*WHAT TO PRODUCE*:
Transcribe the following entries word for word. End with the line where "of adenocarcinoma (stomach)" appears.

Stored data entries
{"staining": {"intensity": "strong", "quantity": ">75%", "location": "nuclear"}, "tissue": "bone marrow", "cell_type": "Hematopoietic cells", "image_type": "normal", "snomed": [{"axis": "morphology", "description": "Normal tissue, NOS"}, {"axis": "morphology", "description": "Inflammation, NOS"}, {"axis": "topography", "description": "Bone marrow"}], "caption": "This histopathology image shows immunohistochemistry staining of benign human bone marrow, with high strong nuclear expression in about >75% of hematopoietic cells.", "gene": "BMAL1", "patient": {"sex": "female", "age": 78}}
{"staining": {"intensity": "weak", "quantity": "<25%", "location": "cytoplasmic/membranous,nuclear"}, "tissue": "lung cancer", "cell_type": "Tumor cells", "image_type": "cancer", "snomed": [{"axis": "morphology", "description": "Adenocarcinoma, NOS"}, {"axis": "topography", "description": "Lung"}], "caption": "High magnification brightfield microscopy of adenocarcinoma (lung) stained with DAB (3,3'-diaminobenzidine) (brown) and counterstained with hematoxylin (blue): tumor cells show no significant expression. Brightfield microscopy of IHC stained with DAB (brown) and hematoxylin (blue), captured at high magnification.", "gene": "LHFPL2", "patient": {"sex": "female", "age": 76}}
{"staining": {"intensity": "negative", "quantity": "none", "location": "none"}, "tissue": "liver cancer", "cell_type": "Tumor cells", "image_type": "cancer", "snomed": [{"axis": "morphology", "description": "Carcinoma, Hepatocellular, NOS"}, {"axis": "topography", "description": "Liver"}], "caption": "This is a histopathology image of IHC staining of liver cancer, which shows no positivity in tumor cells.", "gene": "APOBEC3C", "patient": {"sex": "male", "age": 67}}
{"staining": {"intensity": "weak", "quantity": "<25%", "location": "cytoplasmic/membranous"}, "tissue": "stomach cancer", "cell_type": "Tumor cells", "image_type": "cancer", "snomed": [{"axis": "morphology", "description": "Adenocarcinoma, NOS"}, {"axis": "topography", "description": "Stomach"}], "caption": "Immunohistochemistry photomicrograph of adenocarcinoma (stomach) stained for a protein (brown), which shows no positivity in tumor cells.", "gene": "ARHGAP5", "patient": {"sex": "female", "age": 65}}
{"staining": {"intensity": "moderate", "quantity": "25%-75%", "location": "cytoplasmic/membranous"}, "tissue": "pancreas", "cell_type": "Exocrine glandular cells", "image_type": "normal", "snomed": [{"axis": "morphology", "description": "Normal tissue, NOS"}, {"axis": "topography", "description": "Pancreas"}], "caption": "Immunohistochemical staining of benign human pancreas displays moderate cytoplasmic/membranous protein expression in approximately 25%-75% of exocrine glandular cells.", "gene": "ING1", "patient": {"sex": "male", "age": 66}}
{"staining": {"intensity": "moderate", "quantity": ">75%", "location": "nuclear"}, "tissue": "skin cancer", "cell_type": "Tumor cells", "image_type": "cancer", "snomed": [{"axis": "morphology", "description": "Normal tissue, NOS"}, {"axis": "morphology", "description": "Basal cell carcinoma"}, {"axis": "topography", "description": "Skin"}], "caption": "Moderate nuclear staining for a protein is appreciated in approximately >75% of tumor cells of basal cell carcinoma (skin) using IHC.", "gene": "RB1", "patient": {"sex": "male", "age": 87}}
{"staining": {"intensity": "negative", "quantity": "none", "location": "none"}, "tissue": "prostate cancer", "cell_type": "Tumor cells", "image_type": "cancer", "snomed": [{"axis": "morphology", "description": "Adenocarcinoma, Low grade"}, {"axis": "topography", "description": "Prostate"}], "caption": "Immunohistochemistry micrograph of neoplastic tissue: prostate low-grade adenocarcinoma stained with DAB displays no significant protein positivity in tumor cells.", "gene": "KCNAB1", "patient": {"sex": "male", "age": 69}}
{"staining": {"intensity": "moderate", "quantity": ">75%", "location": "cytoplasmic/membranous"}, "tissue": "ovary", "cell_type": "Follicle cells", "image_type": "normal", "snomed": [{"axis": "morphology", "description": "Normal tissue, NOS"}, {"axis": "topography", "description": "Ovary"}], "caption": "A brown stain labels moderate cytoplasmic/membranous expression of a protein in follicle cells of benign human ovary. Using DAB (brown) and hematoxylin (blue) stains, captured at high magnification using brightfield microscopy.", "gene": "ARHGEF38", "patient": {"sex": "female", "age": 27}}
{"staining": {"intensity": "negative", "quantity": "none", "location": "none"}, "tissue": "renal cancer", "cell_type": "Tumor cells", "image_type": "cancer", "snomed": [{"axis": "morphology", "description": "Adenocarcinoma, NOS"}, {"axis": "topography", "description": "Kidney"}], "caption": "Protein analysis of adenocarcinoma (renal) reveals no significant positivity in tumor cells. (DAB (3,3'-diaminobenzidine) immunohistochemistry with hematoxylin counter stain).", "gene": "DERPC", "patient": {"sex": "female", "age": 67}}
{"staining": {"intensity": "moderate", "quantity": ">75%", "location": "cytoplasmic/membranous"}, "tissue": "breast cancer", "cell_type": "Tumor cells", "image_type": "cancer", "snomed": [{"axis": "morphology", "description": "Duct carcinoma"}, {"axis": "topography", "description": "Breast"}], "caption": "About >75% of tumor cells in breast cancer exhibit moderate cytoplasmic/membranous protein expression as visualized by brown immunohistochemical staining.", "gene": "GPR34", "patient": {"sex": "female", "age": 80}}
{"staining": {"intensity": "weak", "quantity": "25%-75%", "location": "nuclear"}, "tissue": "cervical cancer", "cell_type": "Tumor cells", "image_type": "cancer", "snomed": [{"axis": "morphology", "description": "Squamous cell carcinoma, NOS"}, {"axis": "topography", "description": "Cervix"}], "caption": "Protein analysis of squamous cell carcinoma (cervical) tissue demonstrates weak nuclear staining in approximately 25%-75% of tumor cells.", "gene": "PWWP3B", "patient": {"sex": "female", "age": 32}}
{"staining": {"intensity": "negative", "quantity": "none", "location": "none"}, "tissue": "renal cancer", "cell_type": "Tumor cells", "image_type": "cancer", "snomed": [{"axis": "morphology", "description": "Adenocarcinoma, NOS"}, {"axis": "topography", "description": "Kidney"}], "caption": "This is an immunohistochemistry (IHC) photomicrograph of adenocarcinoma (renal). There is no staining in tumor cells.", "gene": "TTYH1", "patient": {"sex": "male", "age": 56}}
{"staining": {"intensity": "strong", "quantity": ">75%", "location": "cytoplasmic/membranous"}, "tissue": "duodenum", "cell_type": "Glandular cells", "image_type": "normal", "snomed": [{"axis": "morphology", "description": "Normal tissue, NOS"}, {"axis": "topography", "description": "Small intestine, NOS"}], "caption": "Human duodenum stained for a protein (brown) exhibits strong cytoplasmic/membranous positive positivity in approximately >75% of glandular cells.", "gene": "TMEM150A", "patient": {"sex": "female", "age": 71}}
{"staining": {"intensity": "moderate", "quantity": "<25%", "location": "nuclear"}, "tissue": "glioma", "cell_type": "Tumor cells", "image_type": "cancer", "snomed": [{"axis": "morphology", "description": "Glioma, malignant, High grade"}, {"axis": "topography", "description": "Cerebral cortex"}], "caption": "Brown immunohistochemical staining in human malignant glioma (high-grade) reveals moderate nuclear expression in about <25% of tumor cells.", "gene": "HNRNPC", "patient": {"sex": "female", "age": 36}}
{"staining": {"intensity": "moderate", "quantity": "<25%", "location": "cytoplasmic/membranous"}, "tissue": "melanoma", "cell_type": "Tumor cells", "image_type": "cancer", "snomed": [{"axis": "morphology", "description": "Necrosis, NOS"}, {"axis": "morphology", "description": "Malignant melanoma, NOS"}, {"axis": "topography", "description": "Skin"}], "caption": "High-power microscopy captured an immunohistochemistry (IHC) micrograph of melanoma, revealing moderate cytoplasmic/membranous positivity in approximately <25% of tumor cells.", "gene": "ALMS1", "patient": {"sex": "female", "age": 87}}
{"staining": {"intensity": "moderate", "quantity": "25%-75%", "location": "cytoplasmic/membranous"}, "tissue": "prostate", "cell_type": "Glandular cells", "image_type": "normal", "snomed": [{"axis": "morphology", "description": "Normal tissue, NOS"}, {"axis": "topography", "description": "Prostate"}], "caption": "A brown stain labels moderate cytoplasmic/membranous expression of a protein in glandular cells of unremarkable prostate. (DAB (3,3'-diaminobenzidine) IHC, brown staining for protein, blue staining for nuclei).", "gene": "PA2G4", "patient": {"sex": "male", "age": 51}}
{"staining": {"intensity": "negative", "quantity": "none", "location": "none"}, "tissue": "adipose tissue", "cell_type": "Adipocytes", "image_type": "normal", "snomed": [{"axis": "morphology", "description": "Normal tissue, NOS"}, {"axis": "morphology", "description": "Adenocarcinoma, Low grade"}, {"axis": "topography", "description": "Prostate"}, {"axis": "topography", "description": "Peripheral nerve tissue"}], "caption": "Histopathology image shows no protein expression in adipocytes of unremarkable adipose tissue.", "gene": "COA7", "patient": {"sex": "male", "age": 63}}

*TASK RESULT*:
{"staining": {"intensity": "strong", "quantity": ">75%", "location": "nuclear"}, "tissue": "bone marrow", "cell_type": "Hematopoietic cells", "image_type": "normal", "snomed": [{"axis": "morphology", "description": "Normal tissue, NOS"}, {"axis": "morphology", "description": "Inflammation, NOS"}, {"axis": "topography", "description": "Bone marrow"}], "caption": "This histopathology image shows immunohistochemistry staining of benign human bone marrow, with high strong nuclear expression in about >75% of hematopoietic cells.", "gene": "BMAL1", "patient": {"sex": "female", "age": 78}}
{"staining": {"intensity": "weak", "quantity": "<25%", "location": "cytoplasmic/membranous,nuclear"}, "tissue": "lung cancer", "cell_type": "Tumor cells", "image_type": "cancer", "snomed": [{"axis": "morphology", "description": "Adenocarcinoma, NOS"}, {"axis": "topography", "description": "Lung"}], "caption": "High magnification brightfield microscopy of adenocarcinoma (lung) stained with DAB (3,3'-diaminobenzidine) (brown) and counterstained with hematoxylin (blue): tumor cells show no significant expression. Brightfield microscopy of IHC stained with DAB (brown) and hematoxylin (blue), captured at high magnification.", "gene": "LHFPL2", "patient": {"sex": "female", "age": 76}}
{"staining": {"intensity": "negative", "quantity": "none", "location": "none"}, "tissue": "liver cancer", "cell_type": "Tumor cells", "image_type": "cancer", "snomed": [{"axis": "morphology", "description": "Carcinoma, Hepatocellular, NOS"}, {"axis": "topography", "description": "Liver"}], "caption": "This is a histopathology image of IHC staining of liver cancer, which shows no positivity in tumor cells.", "gene": "APOBEC3C", "patient": {"sex": "male", "age": 67}}
{"staining": {"intensity": "weak", "quantity": "<25%", "location": "cytoplasmic/membranous"}, "tissue": "stomach cancer", "cell_type": "Tumor cells", "image_type": "cancer", "snomed": [{"axis": "morphology", "description": "Adenocarcinoma, NOS"}, {"axis": "topography", "description": "Stomach"}], "caption": "Immunohistochemistry photomicrograph of adenocarcinoma (stomach) stained for a protein (brown), which shows no positivity in tumor cells.", "gene": "ARHGAP5", "patient": {"sex": "female", "age": 65}}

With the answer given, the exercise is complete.